Task item: Copy out the data in full and exactly, passing over the pictures.

Excerpts from a dataset
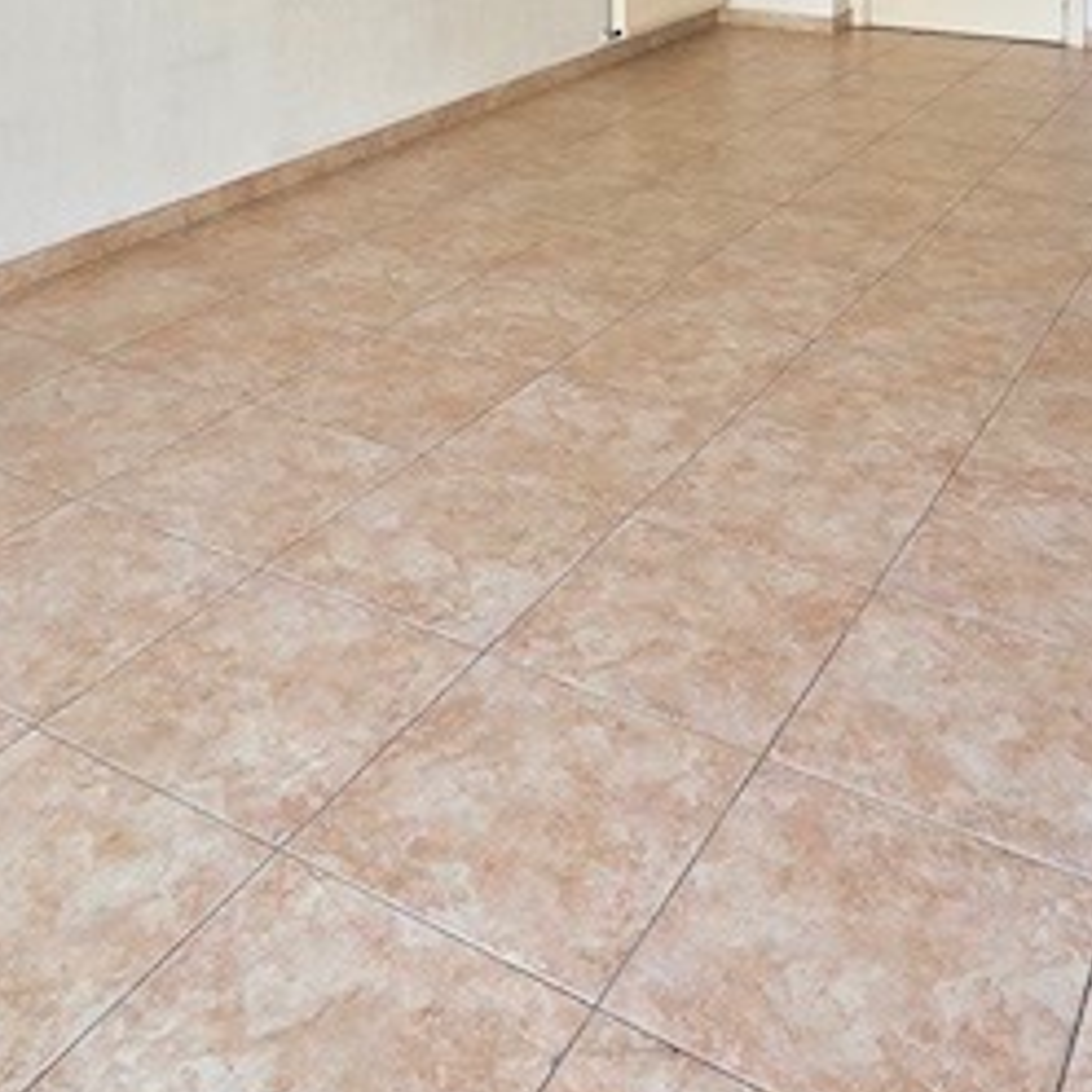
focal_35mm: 37
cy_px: -66
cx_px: 555
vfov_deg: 38.4
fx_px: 1321
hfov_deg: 44.9
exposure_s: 1/100
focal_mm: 2.2
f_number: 2.2
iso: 125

Answer space:
focal_35mm: 37
cy_px: -66
cx_px: 555
vfov_deg: 38.4
fx_px: 1321
hfov_deg: 44.9
exposure_s: 1/100
focal_mm: 2.2
f_number: 2.2
iso: 125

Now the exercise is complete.